Thomas Wana
Thomas Wana

Reputation: 847

Non-type template parameter: pass to another method

Suppose I have this generic class with a single, non-type template parameter:

template<uint8_t D>
class Tile
{
private:
    uint8_t density = D;

public:
    void someMethod()
    {
        if(D == 1)
        { /* do this */ }
        else
        { /* do that */ }
    }
};

Depending on the template parameter D, a specific code path is taken in the object's methods. The reason to do it like this, for me, is that this enables the compiler to optimize away the if statement altogether, since D never changes. To the outside world, the template parameter D doesn't change the object's interface at all - no matter what value D has, the object's interface stays the same.

Now I want to pass such an object to another method, to do something with it. How exactly would I do that in a general way?

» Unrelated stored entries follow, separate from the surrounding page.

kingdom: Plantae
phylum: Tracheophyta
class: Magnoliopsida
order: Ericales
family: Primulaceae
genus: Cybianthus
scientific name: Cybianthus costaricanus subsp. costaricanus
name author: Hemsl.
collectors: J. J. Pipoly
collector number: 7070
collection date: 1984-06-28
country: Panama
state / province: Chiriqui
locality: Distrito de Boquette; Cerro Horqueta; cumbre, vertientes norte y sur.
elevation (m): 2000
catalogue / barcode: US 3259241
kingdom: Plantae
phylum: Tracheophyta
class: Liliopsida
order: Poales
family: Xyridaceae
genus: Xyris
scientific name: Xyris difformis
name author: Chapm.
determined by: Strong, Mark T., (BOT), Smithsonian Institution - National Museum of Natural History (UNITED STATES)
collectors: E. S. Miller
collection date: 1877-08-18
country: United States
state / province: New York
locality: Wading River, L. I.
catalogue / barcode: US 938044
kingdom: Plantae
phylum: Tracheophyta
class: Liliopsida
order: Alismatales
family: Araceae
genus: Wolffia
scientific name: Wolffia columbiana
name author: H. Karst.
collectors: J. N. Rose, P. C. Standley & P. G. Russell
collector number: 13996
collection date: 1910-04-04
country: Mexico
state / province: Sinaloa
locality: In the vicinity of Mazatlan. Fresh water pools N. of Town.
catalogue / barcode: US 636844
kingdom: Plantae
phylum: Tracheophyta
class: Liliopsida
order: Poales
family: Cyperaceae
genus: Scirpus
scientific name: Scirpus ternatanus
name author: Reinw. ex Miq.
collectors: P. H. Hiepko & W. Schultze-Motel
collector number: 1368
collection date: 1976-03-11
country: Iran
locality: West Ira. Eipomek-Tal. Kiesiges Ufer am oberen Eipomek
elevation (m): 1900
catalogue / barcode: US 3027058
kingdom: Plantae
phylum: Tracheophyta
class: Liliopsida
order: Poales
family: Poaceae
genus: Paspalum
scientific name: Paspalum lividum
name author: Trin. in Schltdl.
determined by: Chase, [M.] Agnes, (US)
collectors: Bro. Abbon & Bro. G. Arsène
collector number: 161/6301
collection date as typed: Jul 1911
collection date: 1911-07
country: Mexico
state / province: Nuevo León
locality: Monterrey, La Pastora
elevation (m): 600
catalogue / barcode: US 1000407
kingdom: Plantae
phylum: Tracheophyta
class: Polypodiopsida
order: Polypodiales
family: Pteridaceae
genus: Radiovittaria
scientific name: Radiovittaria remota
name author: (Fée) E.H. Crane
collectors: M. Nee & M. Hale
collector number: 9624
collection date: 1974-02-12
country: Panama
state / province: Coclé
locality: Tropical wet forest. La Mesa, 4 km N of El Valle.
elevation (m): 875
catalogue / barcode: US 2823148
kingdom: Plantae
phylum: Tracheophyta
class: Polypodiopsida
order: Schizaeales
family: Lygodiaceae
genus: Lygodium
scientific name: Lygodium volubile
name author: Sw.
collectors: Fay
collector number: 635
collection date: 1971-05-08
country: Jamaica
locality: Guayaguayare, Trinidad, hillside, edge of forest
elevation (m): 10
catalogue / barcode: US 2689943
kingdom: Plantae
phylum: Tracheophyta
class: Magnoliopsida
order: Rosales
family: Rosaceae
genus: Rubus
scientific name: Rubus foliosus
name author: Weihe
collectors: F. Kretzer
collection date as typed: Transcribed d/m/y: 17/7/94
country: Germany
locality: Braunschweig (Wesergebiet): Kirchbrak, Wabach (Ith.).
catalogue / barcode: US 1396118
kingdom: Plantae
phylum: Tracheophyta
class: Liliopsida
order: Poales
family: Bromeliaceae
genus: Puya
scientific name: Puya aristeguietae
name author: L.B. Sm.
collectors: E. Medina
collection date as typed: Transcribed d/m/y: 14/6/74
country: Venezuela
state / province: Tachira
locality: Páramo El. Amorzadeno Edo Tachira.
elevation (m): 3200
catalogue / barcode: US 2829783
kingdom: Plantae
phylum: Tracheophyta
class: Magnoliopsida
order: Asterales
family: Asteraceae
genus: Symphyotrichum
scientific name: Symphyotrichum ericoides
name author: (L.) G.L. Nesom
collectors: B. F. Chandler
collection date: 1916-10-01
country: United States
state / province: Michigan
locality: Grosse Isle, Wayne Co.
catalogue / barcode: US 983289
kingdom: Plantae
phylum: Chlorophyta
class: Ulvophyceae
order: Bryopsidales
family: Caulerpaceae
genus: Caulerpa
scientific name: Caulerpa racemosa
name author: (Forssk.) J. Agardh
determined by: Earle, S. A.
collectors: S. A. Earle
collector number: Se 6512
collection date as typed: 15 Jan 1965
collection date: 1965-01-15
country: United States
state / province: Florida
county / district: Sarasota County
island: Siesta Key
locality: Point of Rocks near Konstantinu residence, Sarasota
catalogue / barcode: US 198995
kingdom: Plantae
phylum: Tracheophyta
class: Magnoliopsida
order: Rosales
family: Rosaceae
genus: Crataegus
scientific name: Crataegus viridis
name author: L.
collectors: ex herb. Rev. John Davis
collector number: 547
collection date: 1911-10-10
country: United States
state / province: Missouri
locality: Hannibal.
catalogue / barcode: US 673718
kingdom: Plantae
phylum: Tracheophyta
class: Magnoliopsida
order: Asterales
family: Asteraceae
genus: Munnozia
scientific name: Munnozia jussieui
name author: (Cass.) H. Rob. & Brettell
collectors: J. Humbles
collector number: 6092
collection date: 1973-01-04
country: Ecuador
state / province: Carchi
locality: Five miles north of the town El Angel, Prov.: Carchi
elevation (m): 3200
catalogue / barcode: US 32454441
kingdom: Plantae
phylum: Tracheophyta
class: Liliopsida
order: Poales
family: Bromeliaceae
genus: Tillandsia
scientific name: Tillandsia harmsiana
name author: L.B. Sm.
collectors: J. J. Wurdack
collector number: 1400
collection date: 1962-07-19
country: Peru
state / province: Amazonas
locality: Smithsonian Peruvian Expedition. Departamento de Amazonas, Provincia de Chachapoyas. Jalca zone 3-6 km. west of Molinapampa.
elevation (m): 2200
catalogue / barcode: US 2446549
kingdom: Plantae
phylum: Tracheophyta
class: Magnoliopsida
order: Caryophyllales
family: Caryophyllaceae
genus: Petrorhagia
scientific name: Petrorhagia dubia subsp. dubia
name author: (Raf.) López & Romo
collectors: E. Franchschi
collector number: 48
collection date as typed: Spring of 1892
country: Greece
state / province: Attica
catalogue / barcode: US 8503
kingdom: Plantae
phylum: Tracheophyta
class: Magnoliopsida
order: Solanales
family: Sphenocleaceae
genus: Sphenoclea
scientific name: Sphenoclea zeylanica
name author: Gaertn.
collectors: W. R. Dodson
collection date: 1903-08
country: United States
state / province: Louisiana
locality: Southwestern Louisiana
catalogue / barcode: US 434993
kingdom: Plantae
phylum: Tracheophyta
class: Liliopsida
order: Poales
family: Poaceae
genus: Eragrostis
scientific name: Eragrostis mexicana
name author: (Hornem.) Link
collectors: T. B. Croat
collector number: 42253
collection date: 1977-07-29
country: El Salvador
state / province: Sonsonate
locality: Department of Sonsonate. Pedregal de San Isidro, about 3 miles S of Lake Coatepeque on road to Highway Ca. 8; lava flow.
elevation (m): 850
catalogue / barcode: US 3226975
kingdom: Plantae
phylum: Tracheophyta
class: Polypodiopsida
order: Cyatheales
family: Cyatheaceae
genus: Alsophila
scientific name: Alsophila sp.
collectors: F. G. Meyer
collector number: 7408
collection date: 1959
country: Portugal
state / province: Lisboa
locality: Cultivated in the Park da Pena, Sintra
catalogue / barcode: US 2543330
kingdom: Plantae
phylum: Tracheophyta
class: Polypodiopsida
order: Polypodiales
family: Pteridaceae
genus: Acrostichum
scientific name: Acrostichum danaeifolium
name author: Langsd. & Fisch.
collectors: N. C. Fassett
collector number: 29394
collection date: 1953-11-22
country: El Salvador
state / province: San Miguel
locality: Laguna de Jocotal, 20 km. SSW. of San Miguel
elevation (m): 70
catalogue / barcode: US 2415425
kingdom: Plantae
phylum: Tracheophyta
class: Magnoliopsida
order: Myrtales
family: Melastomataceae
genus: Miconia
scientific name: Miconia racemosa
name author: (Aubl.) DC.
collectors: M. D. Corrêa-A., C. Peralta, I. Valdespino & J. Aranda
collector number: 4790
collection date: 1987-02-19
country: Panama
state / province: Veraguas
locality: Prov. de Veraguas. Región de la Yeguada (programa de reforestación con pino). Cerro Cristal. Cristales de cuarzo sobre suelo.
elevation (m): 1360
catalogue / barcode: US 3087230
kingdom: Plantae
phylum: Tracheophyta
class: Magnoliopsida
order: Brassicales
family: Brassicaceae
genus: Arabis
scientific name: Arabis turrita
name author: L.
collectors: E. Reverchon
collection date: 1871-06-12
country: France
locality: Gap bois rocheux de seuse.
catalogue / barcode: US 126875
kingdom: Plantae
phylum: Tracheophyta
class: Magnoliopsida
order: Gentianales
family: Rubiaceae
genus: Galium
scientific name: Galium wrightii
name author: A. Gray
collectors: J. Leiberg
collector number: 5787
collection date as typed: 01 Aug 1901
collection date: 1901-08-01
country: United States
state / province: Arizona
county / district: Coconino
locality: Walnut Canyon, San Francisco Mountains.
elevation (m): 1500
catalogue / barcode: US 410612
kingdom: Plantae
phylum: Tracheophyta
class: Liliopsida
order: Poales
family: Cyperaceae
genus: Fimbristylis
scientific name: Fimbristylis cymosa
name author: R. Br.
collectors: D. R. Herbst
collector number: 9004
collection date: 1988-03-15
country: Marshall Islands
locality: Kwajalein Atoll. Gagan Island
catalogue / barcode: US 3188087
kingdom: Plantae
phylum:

void processSomething(Tile *tile)
{
    tile->someMethod();
}

This fails of course, since the template parameter was not specified. For the users of Tile however, the template parameter doesn't make any difference, it is for internal state only. How can I write processSomething, so that the value of the template parameter doesn't matter?

The only solutions I found were to either implement overloads like this:

void processSomething(Tile<0> *tile);
void processSomething(Tile<1> *tile);
...

which is impractical. Or to make processSomething a template itself, but then I'd have to specify the value to calls to processSomething, which only shifts the problem to the caller.

Upvotes: 2

Views: 290

Answers (2)

Mehmet Dolgun
Mehmet Dolgun

Reputation: 66

You can write another template for the function:

template<uint8_t D>
void processSomething(Tile<D> *tile)
{
    tile->someMethod();
}

Upvotes: 4

jwm
jwm

Reputation: 1844

Tile<0> is a completely different class than Tile<1>. You err in assuming that there is some relationship between instantiations of templates on different parameters.

The fact that you know that there is no difference in internal representation is irrelevant to the compiler. If you want polymorphic behavior, you need polymorphic classes.